Friday night, 5 p.m., and the ticket seller at North Station is swamped.

One commuter rail ticket to Zone 2 and Reading. One ticket to Zone 5 and Andover. One to Zone 1 and Melrose Highlands. One to Section 14 and the St. Lawrence-Cornell hockey game.

Wrong window, buddy.

While the rush hour crowd jockeys for seats on the commuter trains out of North Station tonight, the Saints and the Big Red will be jockeying next door in Boston Garden for a spot in the ECAC finals.

The winner of the semifinal contest hits prime time: the ECAC Tournament championship tomorrow night at 8:30 p.m., complete with Sports-Channel. The loser gets to see what North Station--and the Garden--looks like without a crowd.

"[Cornell] is a solid team and well-coached," said SLU Coach Joe Marsh, who was named ECAC Coach of the Year yesterday. "Hopefully, we can capitalize on our experience, especially from last year."

Second-seeded St. Lawrence (27-2) is the defending champion in the tourney and used the automatic NCAA bid it earned with last year's crown to advance all the way to the national finals. Number-five Cornell (16-11-1) is looking to return to the prominence that earned it a league-high seven tournament championships.

In the other semifinal game, top-seeded Harvard (26-2) meets Vermont (19-12-1) at 8 p.m.

"I think with the four teams here, we'll be playing college hockey as it should be played," Cornell Coach Brian McCutcheon said. "A skating game, aggressive, but under control."

The small Boston Garden ice surface seems better suited to a physical, rather than finesse, style of play. But with four teams known for skating and scoring, the cramped Garden rink shouldn't slant in anyone's favor.

But SLU has received the blessings of the oddsmakers, and the Saints captured both regular-season meetings against the Red.

"We had problems scoring goals against them [during the regular season]," McCutcheon said. "We don't have the prolific goal-scorers like, say, a Harvard has. We just have to keep the goals to a minimum and hopefully get our two, three or four goals a game."

Senior Rob Levasseur (26 goals, 10 assists, 36 points) and sophomore Trent Andison (17-16--33) are Cornell's only scorers to top the 20-point mark. Andison (knee injury) will not be in the line-up this weekend.

McCutcheon has a young team--he skates eight freshmen and five sophomores. Marsh, however, relies on a line-up that boasts seven seniors and the experience of playing in the NCAAs.

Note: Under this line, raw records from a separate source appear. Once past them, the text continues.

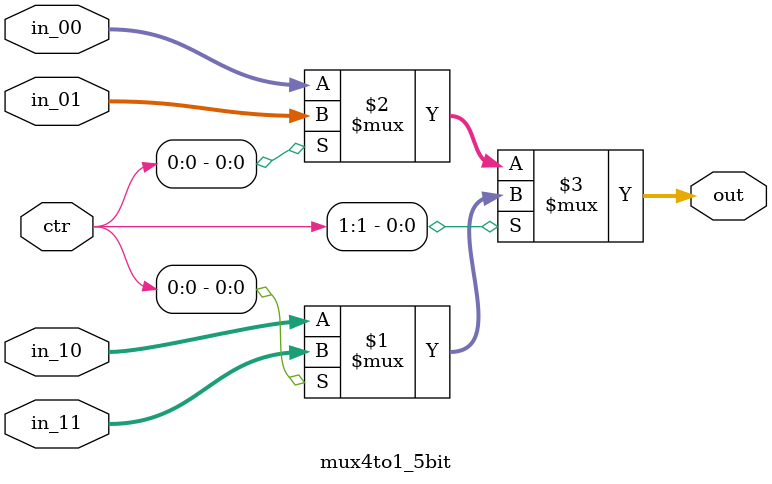
<source format=v>
`timescale 1ns / 1ps
module mux4to1_5bit(
	input wire [4:0] in_00,
	input wire [4:0] in_01,
	input wire [4:0] in_10,
	input wire [4:0] in_11,
	input wire [1:0] ctr,
	output wire [4:0] out
   );

	assign out=(ctr[1])? ((ctr[0])? in_11:in_10):((ctr[0])? in_01:in_00);
endmodule

</source>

"[The Saints] have great goaltending, good team defense and excellent depth," McCutcheon said.

Marsh's main weapon, senior center Jamie Baker, has been out since December with a leg injury. But sophomore wing Andy Pritchard (26-21--47) and senior goaltender Paul Cohen (2.66 goals-against average, .913 save percentage) have carried a team that's strong at both ends of the ice.

Last weekend, the two teams played 15 miles away from each other in North Country--Cornell at Clarkson's Walker Arena in Potsdam, N.Y., and St. Lawrence at home in Canton. The Big Red knocked off the Golden Knights in the series opener and held on for a 0-0 tie in game two, while the Saints swept Yale.